TAREFAS:
1. Na reportagem sobre o governo Temer, quantos senadores aprovaram a cassação de Dilma Rousseff?
2. Escreva a continuação da reportagem sobre o governo Temer, começando logo depois da última frase.

TEXTO:
────────

02/09/2016 - 17:00
No auge da crise política, em meados de 2015, lideranças do PMDB decidiram consultar economistas, cientistas políticos e empresários sobre os caminhos que poderiam reverter a deterioração em curso na economia e garantir a sustentação do desenvolvimento do País. Reunidas no documento “Uma Ponte para o Futuro”, as conclusões foram apresentadas como uma proposta de união nacional, mas acabaram interpretadas como um sinal de desembarque da principal sigla da base da então gestão petista. Na quarta-feira 31, a aprovação do impeachment da presidente Dilma Rousseff selou de vez a ruptura entre os antigos aliados e elevou o conjunto de ideias à condição de texto-base de plano do novo governo, que terá duração remanescente de apenas dois anos e quatro meses.
As diretrizes envolvem medidas impopulares, mas necessárias, focadas em dois eixos: a recuperação fiscal e a redução do Estado. Em pronunciamento após ser efetivado no cargo, o presidente Michel Temer reforçou a prioridade das reformas: “É hora de unir o País e colocar os interesses nacionais acima dos interesses de grupos”. As ideias começaram a sair do papel quando o peemedebista assumiu como interino, há três meses. Na área fiscal, duas iniciativas foram antecipadas: a criação de uma regra para limitar os gastos públicos e as negociações para a reforma da Previdência.
Tratam-se dos mais importantes mecanismos para frear o avanço da dívida pública e reduzir incertezas sobre a solidez futura do País. Sob o lema “devagar que estou com pressa”, a equipe econômica, liderada pelo ministro da Fazenda, Henrique Meirelles, vinha avançando com cautela, para respeitar o tempo político e não comprometer o resultado final da votação do impeachment. A estratégia deu certo. No pleito final do processo, 61 dos 81 senadores aprovaram a cassação de Dilma. “A incerteza chegou ao fim”, afirmou Temer. A partir de agora, a cobrança por respostas mais profundas na economia será mais intensa.
Analistas de mercado e empresários querem menos concessões políticas e um ritmo mais acelerado. “De agora em diante, não há como contar mais com o véu da interinidade”, afirma Thaís Zara, economista-chefe da Rosenberg Associados. A expectativa é aprovar, até o começo do ano que vem, a Proposta de Emenda à Constituição (PEC) que limita os gastos federais à inflação do ano anterior. O desafio será evitar a inclusão de mecanismos que possam enfraquecer a medida, como o engessamento nos recursos para saúde e educação. A reforma da Previdência será encaminhada ao Legislativo ainda neste mês, com uma proposta de idade mínima próxima dos 65 anos, a criação de um regime único e uma regra de transição, sem incluir, porém, grupos como os militares.

────────

DADOS EXTRAÍDOS:
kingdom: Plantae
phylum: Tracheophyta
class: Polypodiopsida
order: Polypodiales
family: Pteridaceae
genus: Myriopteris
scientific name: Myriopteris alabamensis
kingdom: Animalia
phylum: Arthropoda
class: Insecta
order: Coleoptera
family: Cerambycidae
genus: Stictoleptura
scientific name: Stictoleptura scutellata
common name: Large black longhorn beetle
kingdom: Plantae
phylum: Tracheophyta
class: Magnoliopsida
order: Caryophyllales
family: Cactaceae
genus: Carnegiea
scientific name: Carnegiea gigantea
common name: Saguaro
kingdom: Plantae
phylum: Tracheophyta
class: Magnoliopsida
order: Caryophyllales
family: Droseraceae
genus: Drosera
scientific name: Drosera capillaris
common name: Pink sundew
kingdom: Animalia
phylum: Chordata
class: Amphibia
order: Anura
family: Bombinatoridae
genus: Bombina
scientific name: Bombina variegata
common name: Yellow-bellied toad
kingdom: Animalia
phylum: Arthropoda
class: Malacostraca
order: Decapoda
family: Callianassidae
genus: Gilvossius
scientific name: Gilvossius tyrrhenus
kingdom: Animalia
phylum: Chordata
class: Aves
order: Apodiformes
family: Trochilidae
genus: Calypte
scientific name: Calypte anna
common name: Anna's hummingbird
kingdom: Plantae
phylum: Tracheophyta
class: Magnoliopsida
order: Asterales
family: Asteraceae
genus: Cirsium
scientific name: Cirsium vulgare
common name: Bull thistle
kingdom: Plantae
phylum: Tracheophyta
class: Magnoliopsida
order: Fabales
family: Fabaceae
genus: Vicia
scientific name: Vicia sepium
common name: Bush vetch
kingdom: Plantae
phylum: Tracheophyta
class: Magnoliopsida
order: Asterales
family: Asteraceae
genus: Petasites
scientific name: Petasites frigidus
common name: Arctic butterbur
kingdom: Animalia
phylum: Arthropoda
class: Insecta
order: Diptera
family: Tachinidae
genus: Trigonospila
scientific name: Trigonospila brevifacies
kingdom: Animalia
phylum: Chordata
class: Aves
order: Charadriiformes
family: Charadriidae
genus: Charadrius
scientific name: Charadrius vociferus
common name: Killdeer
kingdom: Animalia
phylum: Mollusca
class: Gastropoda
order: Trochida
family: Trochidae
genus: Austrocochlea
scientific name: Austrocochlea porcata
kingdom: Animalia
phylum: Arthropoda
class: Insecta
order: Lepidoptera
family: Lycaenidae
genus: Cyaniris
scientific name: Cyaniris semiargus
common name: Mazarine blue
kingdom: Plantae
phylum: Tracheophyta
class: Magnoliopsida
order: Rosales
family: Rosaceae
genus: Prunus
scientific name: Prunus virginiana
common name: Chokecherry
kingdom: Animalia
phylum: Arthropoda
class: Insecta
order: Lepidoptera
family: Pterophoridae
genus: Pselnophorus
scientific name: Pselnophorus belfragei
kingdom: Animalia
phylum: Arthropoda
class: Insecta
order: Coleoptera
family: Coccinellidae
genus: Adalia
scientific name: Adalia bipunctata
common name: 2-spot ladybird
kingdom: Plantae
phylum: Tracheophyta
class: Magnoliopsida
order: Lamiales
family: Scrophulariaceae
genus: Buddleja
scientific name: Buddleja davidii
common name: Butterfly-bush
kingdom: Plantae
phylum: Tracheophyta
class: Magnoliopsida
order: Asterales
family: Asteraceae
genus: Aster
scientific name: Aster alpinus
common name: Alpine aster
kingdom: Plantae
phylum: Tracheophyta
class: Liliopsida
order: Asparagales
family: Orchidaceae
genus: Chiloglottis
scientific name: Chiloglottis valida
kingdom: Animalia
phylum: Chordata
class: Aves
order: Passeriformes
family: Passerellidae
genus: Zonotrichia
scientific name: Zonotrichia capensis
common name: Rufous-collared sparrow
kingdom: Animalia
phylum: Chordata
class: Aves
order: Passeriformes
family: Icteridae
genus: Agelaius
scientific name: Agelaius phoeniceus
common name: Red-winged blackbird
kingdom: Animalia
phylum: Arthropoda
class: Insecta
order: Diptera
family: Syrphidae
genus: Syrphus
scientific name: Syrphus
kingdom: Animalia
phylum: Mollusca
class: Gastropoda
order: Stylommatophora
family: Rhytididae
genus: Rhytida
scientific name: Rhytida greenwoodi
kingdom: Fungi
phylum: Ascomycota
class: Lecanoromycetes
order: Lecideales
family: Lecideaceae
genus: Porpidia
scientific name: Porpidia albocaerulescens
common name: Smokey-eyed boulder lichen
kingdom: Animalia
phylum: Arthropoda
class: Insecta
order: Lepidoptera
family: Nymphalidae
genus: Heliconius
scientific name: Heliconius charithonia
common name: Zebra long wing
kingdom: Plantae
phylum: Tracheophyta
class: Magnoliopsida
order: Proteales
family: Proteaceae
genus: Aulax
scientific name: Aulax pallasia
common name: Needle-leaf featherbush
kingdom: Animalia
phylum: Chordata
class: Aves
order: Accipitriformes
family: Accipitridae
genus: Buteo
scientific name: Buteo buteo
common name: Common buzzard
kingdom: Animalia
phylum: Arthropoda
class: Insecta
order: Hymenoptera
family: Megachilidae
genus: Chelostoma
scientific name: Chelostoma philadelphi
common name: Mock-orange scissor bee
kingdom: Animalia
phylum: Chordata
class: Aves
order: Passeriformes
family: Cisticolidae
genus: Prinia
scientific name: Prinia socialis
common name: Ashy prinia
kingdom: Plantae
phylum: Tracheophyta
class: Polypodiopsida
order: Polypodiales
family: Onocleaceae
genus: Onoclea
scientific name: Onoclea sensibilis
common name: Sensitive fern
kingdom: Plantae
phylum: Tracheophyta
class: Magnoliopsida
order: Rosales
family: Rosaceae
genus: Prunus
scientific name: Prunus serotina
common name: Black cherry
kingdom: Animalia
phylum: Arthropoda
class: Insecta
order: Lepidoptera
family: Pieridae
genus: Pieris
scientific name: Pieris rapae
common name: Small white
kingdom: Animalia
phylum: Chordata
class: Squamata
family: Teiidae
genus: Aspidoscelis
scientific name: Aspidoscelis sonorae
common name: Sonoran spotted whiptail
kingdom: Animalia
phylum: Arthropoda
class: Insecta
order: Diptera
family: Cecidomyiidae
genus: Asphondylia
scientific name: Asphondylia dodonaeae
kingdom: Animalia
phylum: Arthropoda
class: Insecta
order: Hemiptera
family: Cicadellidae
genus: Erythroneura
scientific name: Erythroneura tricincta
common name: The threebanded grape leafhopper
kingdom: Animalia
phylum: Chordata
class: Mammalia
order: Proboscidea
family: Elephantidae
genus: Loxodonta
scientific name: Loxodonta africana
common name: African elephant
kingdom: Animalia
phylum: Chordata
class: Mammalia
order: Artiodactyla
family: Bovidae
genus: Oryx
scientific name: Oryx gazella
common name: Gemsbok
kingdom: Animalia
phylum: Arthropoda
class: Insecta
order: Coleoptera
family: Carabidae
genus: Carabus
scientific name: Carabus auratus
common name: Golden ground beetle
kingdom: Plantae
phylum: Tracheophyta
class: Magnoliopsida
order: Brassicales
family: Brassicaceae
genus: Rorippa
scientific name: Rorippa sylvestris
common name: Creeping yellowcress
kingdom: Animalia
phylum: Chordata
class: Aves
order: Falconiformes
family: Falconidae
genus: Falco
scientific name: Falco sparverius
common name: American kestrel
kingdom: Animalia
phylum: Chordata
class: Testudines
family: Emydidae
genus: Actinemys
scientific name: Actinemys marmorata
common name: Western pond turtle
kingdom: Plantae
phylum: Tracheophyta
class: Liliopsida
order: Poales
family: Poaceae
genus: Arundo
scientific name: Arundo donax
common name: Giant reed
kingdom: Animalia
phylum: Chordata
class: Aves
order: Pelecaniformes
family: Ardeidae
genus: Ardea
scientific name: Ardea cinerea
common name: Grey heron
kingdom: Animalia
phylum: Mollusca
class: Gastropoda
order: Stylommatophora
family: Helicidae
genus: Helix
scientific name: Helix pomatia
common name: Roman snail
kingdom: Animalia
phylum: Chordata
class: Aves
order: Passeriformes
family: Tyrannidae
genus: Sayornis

────────

RESPOSTAS:
1. 61 dos 81 senadores.

2.
Dos sindicatos aos congressistas, a previsão é de forte resistência às medidas, o que deve envolver certo grau de negociação. A habilidade do governo em contornar as barreiras sem comprometer seus efeitos configura o principal risco para o novo mandato. “Acredito que sai alguma coisa, mas não adianta ser qualquer coisa”, afirma João Luiz Mascolo, do Insper. “Conciliação tem limite.” Os resultados são determinantes para evitar outra pauta de desgaste, uma possível alta de tributos. A proposta de Orçamento para 2017, apresentada na quarta-feira 31, não prevê elevação da carga tributária.
Ainda haverá avanço real nos gastos totais, mas com queda na relação das despesas em relação ao PIB. Com um déficit primário estimado em 2% do PIB, a dívida bruta continuará crescendo e alcançará 75,8% do PIB. Em paralelo à agenda fiscal, o novo governo pode colher frutos a partir de avanços regulatórios e nas chamadas reformas microeconômicas. Uma das mais avançadas é a que desobriga a Petrobras de ser operadora única e detentora de um mínimo de 30% nos campos do pré-sal. O texto já foi aprovado no Senado e em comissão da Câmara, faltando apenas a votação em plenário.
O potencial de investimento é de R$ 120 bilhões, segundo o Instituto Brasileiro de Petróleo (IBP). O governo estuda rever também uma restrição para investimentos estrangeiros em terras agrícolas, com potencial para atrair outros R$ 100 bilhões. As concessões e privatizações terão papel fundamental na retomada da atividade. Os ativos na fila de leilões vão desde a infraestrutura, como aeroportos e ferrovias, podendo alcançar até presídios e hospitais. Nos cálculos da AZ Quest, as privatizações podem alcançar R$ 280 bilhões e as concessões, cerca de R$ 110 bilhões.
“O fator estrutural que pode trazer dinamismo à economia é o investimento”, afirma Walter Maciel, diretor-executivo da AZ Quest. “E o investimento estrangeiro vem com uma possibilidade de venda de ativos públicos.” Entre os avanços que podem garantir que os leilões saiam do papel, o principal é a flexibilidade nas taxas de retorno, que acabaram sendo uma barreira na Era Dilma. “Para o plano dar certo, é preciso atacar três pontos: trazer recursos para investir, melhorar o sistema de garantias e criar um arcabouço jurídico que reduza o risco regulatório”, afirma Gesner Oliveira, da GO Associados.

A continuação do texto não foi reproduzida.